Василий Шукшин - Том 2. Рассказы 1960-1971 годов
Впереди сидящий товарищ «убрал» голову.
– Теперь ничего?
– Ничего, – сказала Настя.
В зале было шумно. То и дело громко смеялись.
Пашка согнулся в три погибели, закурил и стал торопливо глотать сладкий дым. В светлых лучах отчетливо закучерявились синие облачка. Настя толкнула его в бок:
– Ты что?
Пашка погасил папироску… Нашел Настину руку, с силой пожал ее и, пригибаясь, пошел к выходу. Сказал на ходу Гене:
– Пусть эту комедию тигры смотрят.
На улице Пашка расстегнул ворот рубахи, закурил. Медленно пошел домой.
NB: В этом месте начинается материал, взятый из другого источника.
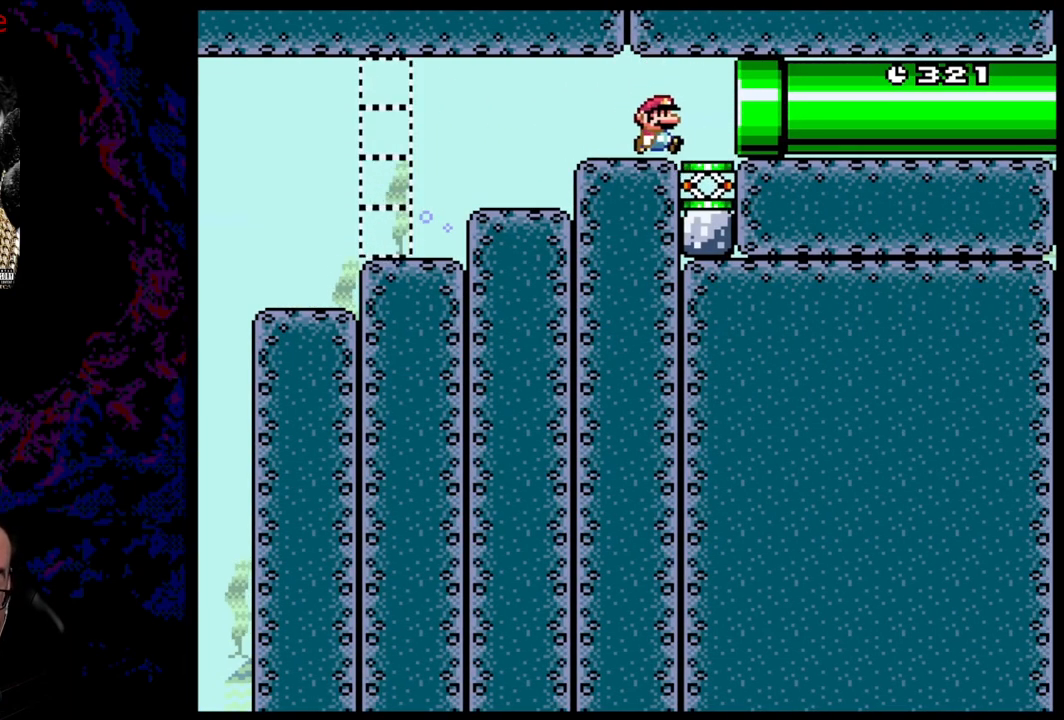
{"buttons": ["DPAD_RIGHT"], "events": []}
Дома, не раздеваясь, прилег на кровать.
– Ты чего такой грустный? – спросил Ермолай.
– Да так… – сказал Пашка. Полежал несколько минут и вдруг спросил: – Интересно, сейчас женщин воруют или нет?
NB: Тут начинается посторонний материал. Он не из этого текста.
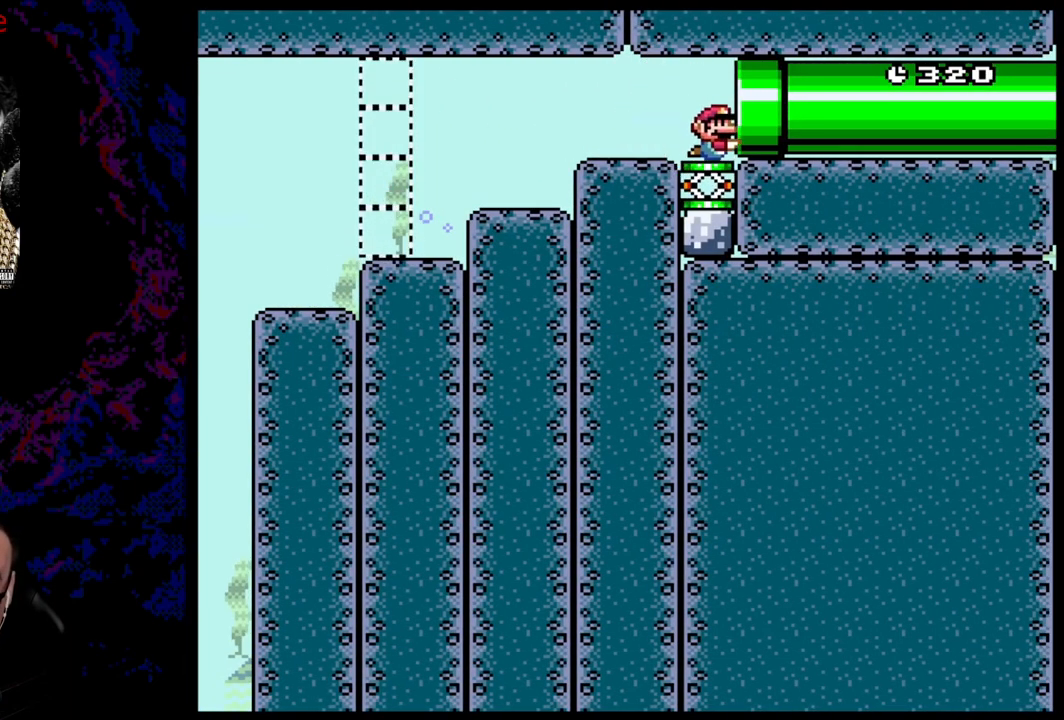
{"buttons": ["DPAD_RIGHT"], "events": []}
– Как это? – не понял Ермолай.
– Ну как раньше… Раньше ведь воровали?
– А-а! Черт его знает! А зачем их воровать-то? Они и так, по-моему, рады, без воровства.
– Это конечно. Я так просто, – согласился Пашка. Еще немного помолчал. – И статьи, конечно, за это никакой нет?
– Наверно. Я не знаю, Павел.
Пашка встал с кровати, заходил по комнате. О чем-то сосредоточенно думал.
– «В жизни раз бывает восемна-адцать лет», – запел он вдруг. – Егорыч, на́ рубаху. Сэнк-ю!
– Чего вдруг?
– Так. – Пашка скинул вышитую рубаху Прохорова, надел свою. Постоял посреди комнаты, еще подумал. – Сфотографировано, Егорыч!
– Ты что, девку какую-нибудь надумал украсть? – спросил Ермолай.
Пашка засмеялся, ничего не сказал, вышел на улицу.
Была сырая темная ночь. Недавно прошел хороший дождь, отовсюду капало. Лаяли собаки. Тарахтел где-то движок.
Пашка пошел в РТС, где стояла его машина.
Во дворе РТС его окликнули.
– Свои, – сказал Пашка.
– Кто свои?
– Холманский.
– Командировочный, что ль?
– Ну.
В круг света вышел дедун сторож, в тулупе, с берданкой.
– Ехать, что ль?
– Ехать.
– Закурить имеется?
– Есть.
Закурили.
– Дождь, однако, ишо будет, – сказал дед и зевнул. – Спать клонит в дождь.
– А ты спи, – посоветовал Пашка.
– Нельзя. Я тут давеча соснул было, дак заехал этот…
Пашка прервал словоохотливого старика:
– Ладно, батя, я тороплюсь.
– Давай, давай. – Старик опять зевнул.
Пашка завел свою полуторку и выехал со двора РТС.
Он знал, где живет Настя – у самой реки, над обрывом.
Днем разговорились с Прохоровым, и он показал Пашке этот дом. Пашка запомнил, что окна горницы выходят в сад.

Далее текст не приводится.